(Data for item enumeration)
►
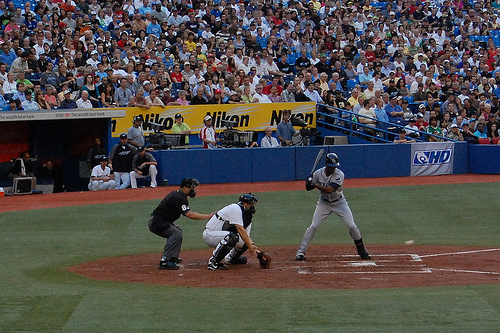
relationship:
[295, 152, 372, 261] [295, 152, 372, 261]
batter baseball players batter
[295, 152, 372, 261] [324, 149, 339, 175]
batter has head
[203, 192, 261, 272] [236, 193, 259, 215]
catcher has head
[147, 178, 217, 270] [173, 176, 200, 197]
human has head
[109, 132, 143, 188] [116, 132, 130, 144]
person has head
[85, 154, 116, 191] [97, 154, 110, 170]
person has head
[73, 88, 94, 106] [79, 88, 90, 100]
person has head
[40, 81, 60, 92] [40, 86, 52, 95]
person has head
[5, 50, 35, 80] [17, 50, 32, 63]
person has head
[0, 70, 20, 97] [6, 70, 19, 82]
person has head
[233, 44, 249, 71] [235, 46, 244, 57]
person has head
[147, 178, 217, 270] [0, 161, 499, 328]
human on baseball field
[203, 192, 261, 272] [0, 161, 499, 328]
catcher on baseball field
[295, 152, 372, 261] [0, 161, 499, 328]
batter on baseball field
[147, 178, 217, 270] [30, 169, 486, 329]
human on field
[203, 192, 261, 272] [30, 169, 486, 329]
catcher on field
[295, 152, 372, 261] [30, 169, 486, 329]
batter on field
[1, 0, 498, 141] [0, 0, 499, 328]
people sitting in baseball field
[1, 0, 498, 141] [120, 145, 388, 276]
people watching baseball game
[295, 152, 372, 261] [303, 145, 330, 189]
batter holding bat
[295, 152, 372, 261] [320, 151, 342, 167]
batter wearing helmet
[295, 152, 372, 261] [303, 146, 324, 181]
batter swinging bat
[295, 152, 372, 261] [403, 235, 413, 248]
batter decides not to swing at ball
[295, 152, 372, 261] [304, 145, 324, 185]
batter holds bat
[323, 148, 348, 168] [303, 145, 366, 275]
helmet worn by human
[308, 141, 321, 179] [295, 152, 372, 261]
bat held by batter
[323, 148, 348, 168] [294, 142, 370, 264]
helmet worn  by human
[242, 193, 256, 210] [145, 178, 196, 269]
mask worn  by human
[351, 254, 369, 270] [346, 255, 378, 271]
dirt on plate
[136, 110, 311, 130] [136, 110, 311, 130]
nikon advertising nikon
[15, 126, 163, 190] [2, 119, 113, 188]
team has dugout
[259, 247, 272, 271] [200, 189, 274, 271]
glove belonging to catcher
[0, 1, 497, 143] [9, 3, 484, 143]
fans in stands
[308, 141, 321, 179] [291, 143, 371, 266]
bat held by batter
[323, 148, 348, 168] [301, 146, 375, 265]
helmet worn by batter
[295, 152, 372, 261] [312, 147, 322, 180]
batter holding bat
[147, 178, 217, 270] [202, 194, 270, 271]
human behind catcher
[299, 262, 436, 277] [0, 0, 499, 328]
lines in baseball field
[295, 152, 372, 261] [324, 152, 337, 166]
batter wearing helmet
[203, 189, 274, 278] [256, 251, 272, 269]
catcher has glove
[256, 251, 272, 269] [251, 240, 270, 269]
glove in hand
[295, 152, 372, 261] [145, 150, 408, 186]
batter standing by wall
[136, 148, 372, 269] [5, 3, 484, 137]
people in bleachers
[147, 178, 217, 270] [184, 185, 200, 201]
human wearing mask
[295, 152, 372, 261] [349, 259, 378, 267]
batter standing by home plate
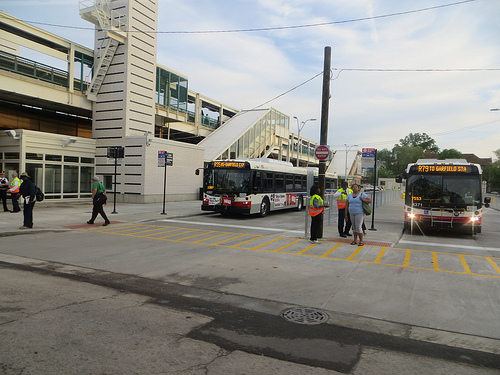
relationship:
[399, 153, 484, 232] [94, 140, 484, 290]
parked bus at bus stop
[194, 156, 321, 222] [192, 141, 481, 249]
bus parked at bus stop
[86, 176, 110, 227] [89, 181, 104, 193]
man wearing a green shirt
◄
Problem description: Echo the data verbatim, covering everything from the line that contains "[295, 152, 372, 261] [324, 149, 339, 175]" down to the line that contains "helmet worn by human", with both of those lines included.

The completed task:
[295, 152, 372, 261] [324, 149, 339, 175]
batter has head
[203, 192, 261, 272] [236, 193, 259, 215]
catcher has head
[147, 178, 217, 270] [173, 176, 200, 197]
human has head
[109, 132, 143, 188] [116, 132, 130, 144]
person has head
[85, 154, 116, 191] [97, 154, 110, 170]
person has head
[73, 88, 94, 106] [79, 88, 90, 100]
person has head
[40, 81, 60, 92] [40, 86, 52, 95]
person has head
[5, 50, 35, 80] [17, 50, 32, 63]
person has head
[0, 70, 20, 97] [6, 70, 19, 82]
person has head
[233, 44, 249, 71] [235, 46, 244, 57]
person has head
[147, 178, 217, 270] [0, 161, 499, 328]
human on baseball field
[203, 192, 261, 272] [0, 161, 499, 328]
catcher on baseball field
[295, 152, 372, 261] [0, 161, 499, 328]
batter on baseball field
[147, 178, 217, 270] [30, 169, 486, 329]
human on field
[203, 192, 261, 272] [30, 169, 486, 329]
catcher on field
[295, 152, 372, 261] [30, 169, 486, 329]
batter on field
[1, 0, 498, 141] [0, 0, 499, 328]
people sitting in baseball field
[1, 0, 498, 141] [120, 145, 388, 276]
people watching baseball game
[295, 152, 372, 261] [303, 145, 330, 189]
batter holding bat
[295, 152, 372, 261] [320, 151, 342, 167]
batter wearing helmet
[295, 152, 372, 261] [303, 146, 324, 181]
batter swinging bat
[295, 152, 372, 261] [403, 235, 413, 248]
batter decides not to swing at ball
[295, 152, 372, 261] [304, 145, 324, 185]
batter holds bat
[323, 148, 348, 168] [303, 145, 366, 275]
helmet worn by human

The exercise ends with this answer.